Updated February 21, 2017 | Factmonster Staff

Every July or August, thousands of Sri Lankans travel to the hill city of Kandy to watch dancers, acrobats, drummers, whip crackers, flame throwers and more than 100 elegantly decorated elephants parade through the streets during Esala Perahera. This is a 10-day festival in honor of to the country’s most prized possession, the Tooth Relic of Lord Buddha.

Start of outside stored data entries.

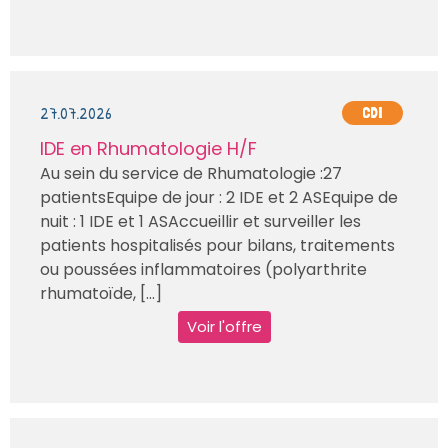
27.07.2026
CDI
IDE en Rhumatologie H/F
Au sein du service de Rhumatologie :27
patientsEquipe de jour : 2 IDE et 2 ASEquipe de
nuit : 1 IDE et 1 ASAccueillir et surveiller les
patients hospitalisés pour bilans, traitements
ou poussées inflammatoires (polyarthrite
rhumatoïde, [...]
Voir l'offre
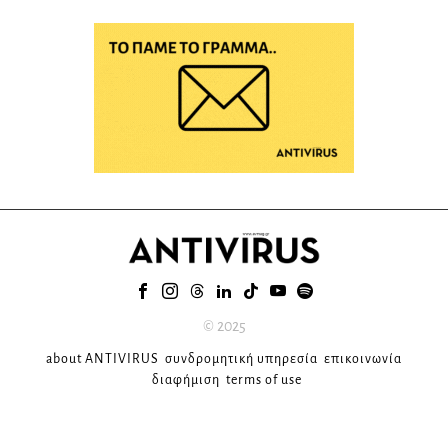
© 2025
about ANTIVIRUS
συνδρομητική υπηρεσία
επικοινωνία
διαφήμιση
terms of use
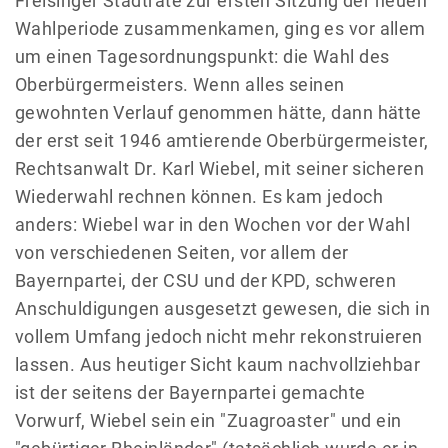
Freisinger Stadträte zur ersten Sitzung der neuen
Wahlperiode zusammenkamen, ging es vor allem
um einen Tagesordnungspunkt: die Wahl des
Oberbürgermeisters. Wenn alles seinen
gewohnten Verlauf genommen hätte, dann hätte
der erst seit 1946 amtierende Oberbürgermeister,
Rechtsanwalt Dr. Karl Wiebel, mit seiner sicheren
Wiederwahl rechnen können. Es kam jedoch
anders: Wiebel war in den Wochen vor der Wahl
von verschiedenen Seiten, vor allem der
Bayernpartei, der CSU und der KPD, schweren
Anschuldigungen ausgesetzt gewesen, die sich in
vollem Umfang jedoch nicht mehr rekonstruieren
lassen. Aus heutiger Sicht kaum nachvollziehbar
ist der seitens der Bayernpartei gemachte
Vorwurf, Wiebel sein ein "Zuagroaster" und ein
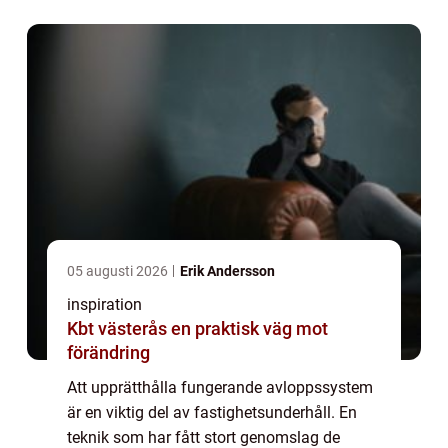
05 augusti 2026
Erik Andersson
inspiration
Kbt västerås en praktisk väg mot
förändring
Att upprätthålla fungerande avloppssystem
är en viktig del av fastighetsunderhåll. En
teknik som har fått stort genomslag de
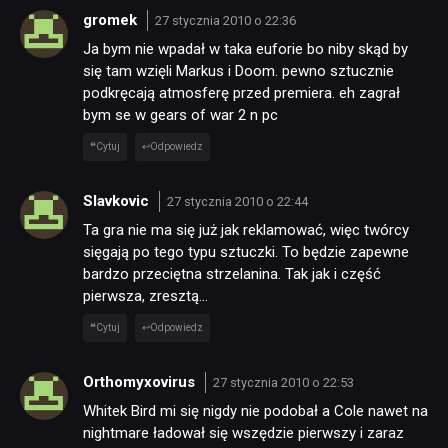
KULTURA
gromek
27 stycznia 2010 o 22:36
Ja bym nie wpadał w taka euforie bo niby skąd by
RETRO
się tam wzięli Markus i Doom. pewno sztucznie
podkręcają atmosferę przed premiera. eh zagrał
bym se w gears of war 2 n pc
TECHNOLOGIE
Cytuj
Odpowiedz
DYSKUSJE
Slavkovic
27 stycznia 2010 o 22:44
Ta gra nie ma się już jak reklamować, więc twórcy
sięgają po tego typu sztuczki. To będzie zapewne
JUŻ GRALIŚMY
bardzo przeciętna strzelanina. Tak jak i część
pierwsza, zresztą…
SKLEP
Cytuj
Odpowiedz
Orthomyxovirus
27 stycznia 2010 o 22:53
Whitek Bird mi się nigdy nie podobał a Cole nawet na
nightmare ładował się wszędzie pierwszy i zaraz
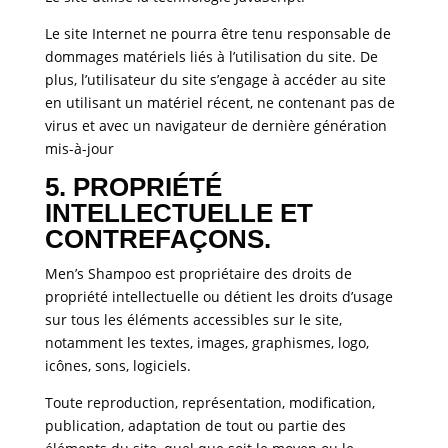
Le site Internet ne pourra être tenu responsable de
dommages matériels liés à l’utilisation du site. De
plus, l’utilisateur du site s’engage à accéder au site
en utilisant un matériel récent, ne contenant pas de
virus et avec un navigateur de dernière génération
mis-à-jour
5. PROPRIÉTÉ
INTELLECTUELLE ET
CONTREFAÇONS.
Men’s Shampoo est propriétaire des droits de
propriété intellectuelle ou détient les droits d’usage
sur tous les éléments accessibles sur le site,
notamment les textes, images, graphismes, logo,
icônes, sons, logiciels.
Toute reproduction, représentation, modification,
publication, adaptation de tout ou partie des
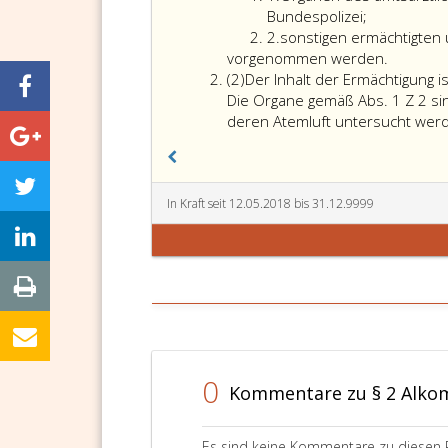
eins
der
Bundespolizei;
Ziffer
Atemlu
2.
sonstigen ermächtigten
2
darf
vorgenommen werden.
Absatz
bei
(2)
Der Inhalt der Ermächtigung
2
Verda
Die Organe gemäß Abs. 1 Z 2 sin
auf
deren Atemluft untersucht werd
Beeint
durch
Alkoho
gemäß
In Kraft seit 12.05.2018 bis 31.12.9999
Parag
5,
Absatz
2,
StVO 
von
0
Kommentare zu § 2 Alk
Es sind keine Kommentare zu diesen 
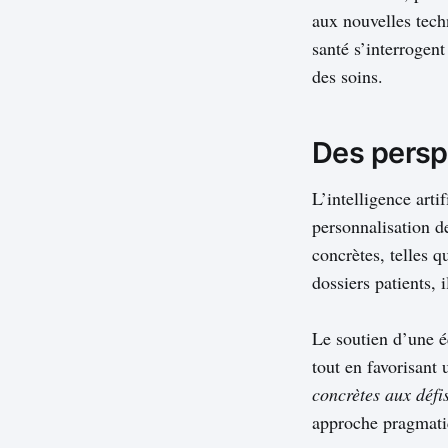
aux nouvelles tech
santé s’interrogent
des soins.
Des perspe
L’intelligence arti
personnalisation de
concrètes, telles 
dossiers patients, 
Le soutien d’une é
tout en favorisant 
concrètes aux défi
approche pragmatiq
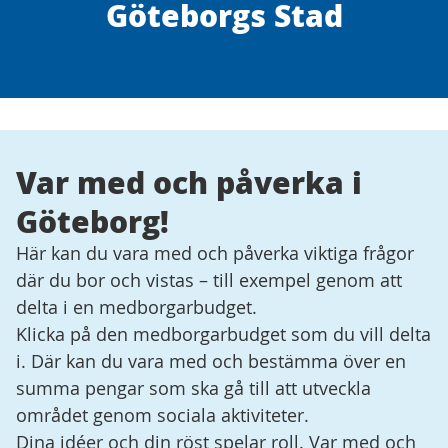
Göteborgs Stad
Var med och påverka i
Göteborg!
Här kan du vara med och påverka viktiga frågor
där du bor och vistas – till exempel genom att
delta i en medborgarbudget.
Klicka på den medborgarbudget som du vill delta
i. Där kan du vara med och bestämma över en
summa pengar som ska gå till att utveckla
området genom sociala aktiviteter.
Dina idéer och din röst spelar roll. Var med och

Esala Perahera, first celebrated in the third century B.C., kicks off with the cutting of a ceremonial jack tree. Pieces of the tree are then planted near the shrines of the four Buddhist gods that protect Sri Lanka: Natha, Vishnu, Kataragama and Pattini. For the next five nights, ceremonies with festive dancing and drumming take place outside each of the temples. On the sixth night of the festival, processions begin from each shrine and parade toward the Temple of the Tooth (Dalada Maligawa). The processions grow longer and more spectacular each night. During the last night of the pageant, an enormous elephant carries a relic of the Tooth Relic in a gold casket on its back as the performers entertain crowds along the route. The ceremony ends at dawn after the full moon with a water-cutting ceremony. Priests representing each of the four temples walk into the Mahaweli River, “cut” a circle in the water with a sword and fill pitchers with water from within the circle. They keep the water in the pitcher for the entire year.